Segment Open

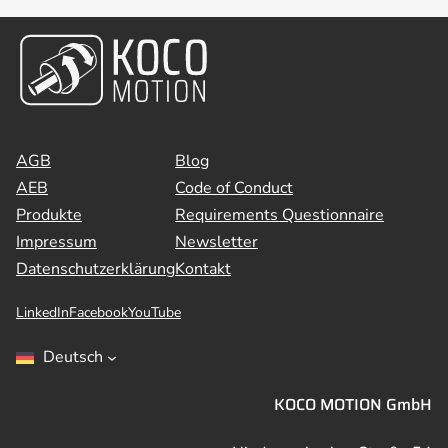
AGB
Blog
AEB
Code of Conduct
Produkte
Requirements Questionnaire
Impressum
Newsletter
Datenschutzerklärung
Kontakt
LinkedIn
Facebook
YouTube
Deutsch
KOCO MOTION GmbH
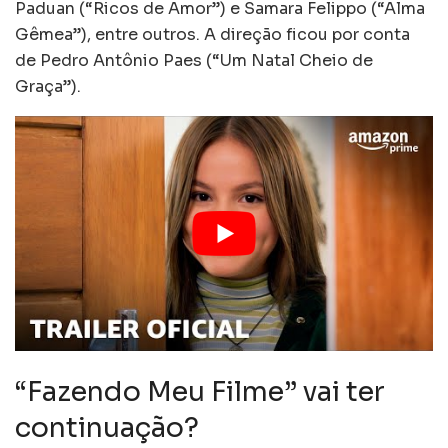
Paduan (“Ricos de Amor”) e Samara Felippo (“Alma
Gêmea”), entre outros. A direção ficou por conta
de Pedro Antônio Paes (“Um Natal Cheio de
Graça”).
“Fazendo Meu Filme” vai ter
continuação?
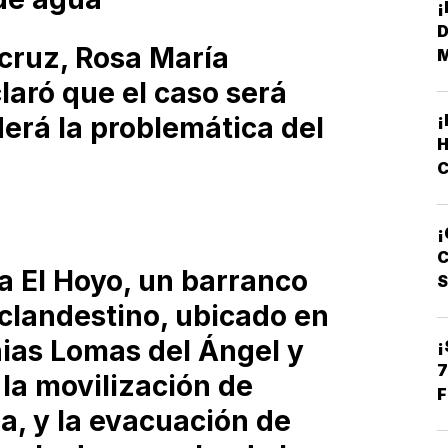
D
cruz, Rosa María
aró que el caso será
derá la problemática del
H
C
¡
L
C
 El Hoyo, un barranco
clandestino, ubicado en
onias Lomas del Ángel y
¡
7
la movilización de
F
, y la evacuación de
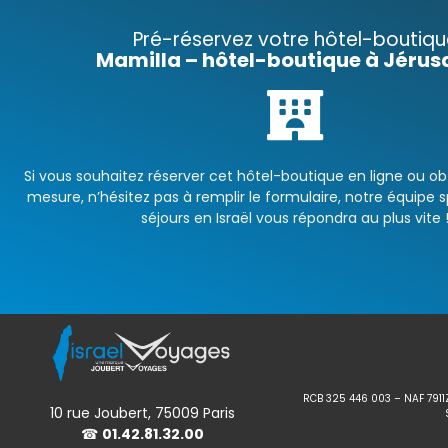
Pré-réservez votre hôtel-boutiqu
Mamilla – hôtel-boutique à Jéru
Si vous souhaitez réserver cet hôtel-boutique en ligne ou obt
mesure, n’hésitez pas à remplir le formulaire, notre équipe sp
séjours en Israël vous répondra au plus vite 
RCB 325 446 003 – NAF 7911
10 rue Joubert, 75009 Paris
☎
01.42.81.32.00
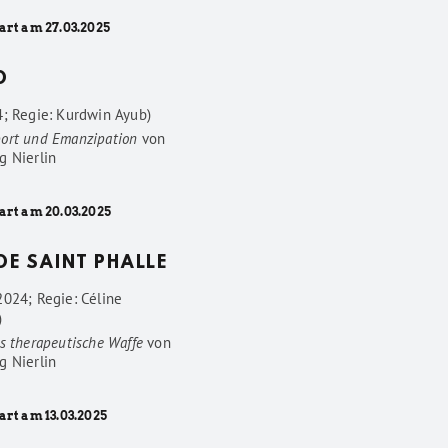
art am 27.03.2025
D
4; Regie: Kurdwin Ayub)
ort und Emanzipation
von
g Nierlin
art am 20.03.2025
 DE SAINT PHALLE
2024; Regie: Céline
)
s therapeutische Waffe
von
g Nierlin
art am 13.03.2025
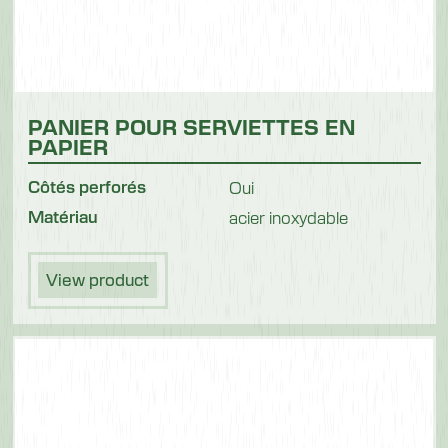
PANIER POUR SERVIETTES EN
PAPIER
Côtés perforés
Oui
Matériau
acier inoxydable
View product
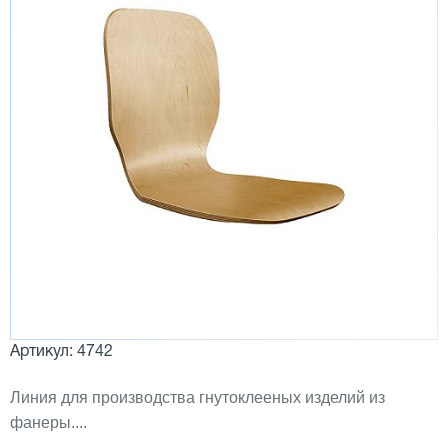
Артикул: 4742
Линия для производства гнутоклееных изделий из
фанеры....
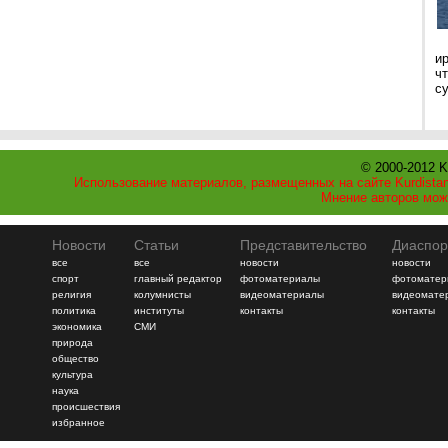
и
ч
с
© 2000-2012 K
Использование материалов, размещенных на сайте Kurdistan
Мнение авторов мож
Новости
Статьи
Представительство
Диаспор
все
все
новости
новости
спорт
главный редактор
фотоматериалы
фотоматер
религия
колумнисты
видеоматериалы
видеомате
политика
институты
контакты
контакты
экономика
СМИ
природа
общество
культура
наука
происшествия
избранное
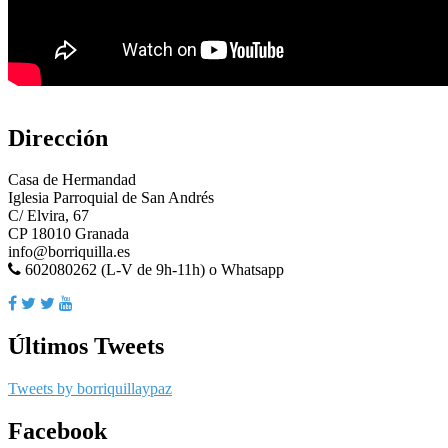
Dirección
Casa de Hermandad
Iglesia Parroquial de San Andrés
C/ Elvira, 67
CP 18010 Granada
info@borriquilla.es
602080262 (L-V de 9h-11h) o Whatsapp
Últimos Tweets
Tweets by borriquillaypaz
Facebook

Segment Closed

→ **Exercise objective**
Your copy should restate every record word for word and contain no pictures.

→ **Result of the exercise**
AGB
Blog
AEB
Code of Conduct
Produkte
Requirements Questionnaire
Impressum
Newsletter
Datenschutzerklärung
Kontakt
LinkedIn
Facebook
YouTube
Deutsch
KOCO MOTION GmbH
Paduan (“Ricos de Amor”) e Samara Felippo (“Alma
Gêmea”), entre outros. A direção ficou por conta
de Pedro Antônio Paes (“Um Natal Cheio de
Graça”).
“Fazendo Meu Filme” vai ter
continuação?
D
cruz, Rosa María
aró que el caso será
derá la problemática del
H
C
¡
L
C
 El Hoyo, un barranco
clandestino, ubicado en
onias Lomas del Ángel y
¡
7
la movilización de
F
, y la evacuación de
Pré-réservez votre hôtel-boutiqu
Mamilla – hôtel-boutique à Jéru
Si vous souhaitez réserver cet hôtel-boutique en ligne ou obt
mesure, n’hésitez pas à remplir le formulaire, notre équipe sp
séjours en Israël vous répondra au plus vite 
RCB 325 446 003 – NAF 7911
10 rue Joubert, 75009 Paris
☎
01.42.81.32.00
art am 27.03.2025
D
4; Regie: Kurdwin Ayub)
ort und Emanzipation
von
g Nierlin
art am 20.03.2025
 DE SAINT PHALLE
2024; Regie: Céline
)
s therapeutische Waffe
von
g Nierlin
art am 13.03.2025
PANIER POUR SERVIETTES EN
PAPIER
Côtés perforés
Oui
Matériau
acier inoxydable
View product
Артикул: 4742
Линия для производства гнутоклееных изделий из
фанеры....
и
ч
с
© 2000-2012 K
Использование материалов, размещенных на сайте Kurdistan
Мнение авторов мож
Новости
Статьи
Представительство
Диаспор
все
все
новости
новости
спорт
главный редактор
фотоматериалы
фотоматер
религия
колумнисты
видеоматериалы
видеомате
политика
институты
контакты
контакты
экономика
СМИ
природа
общество
культура
наука
происшествия
избранное
Dirección
Casa de Hermandad
Iglesia Parroquial de San Andrés
C/ Elvira, 67
CP 18010 Granada
info@borriquilla.es
602080262 (L-V de 9h-11h) o Whatsapp
Últimos Tweets
Tweets by borriquillaypaz
Facebook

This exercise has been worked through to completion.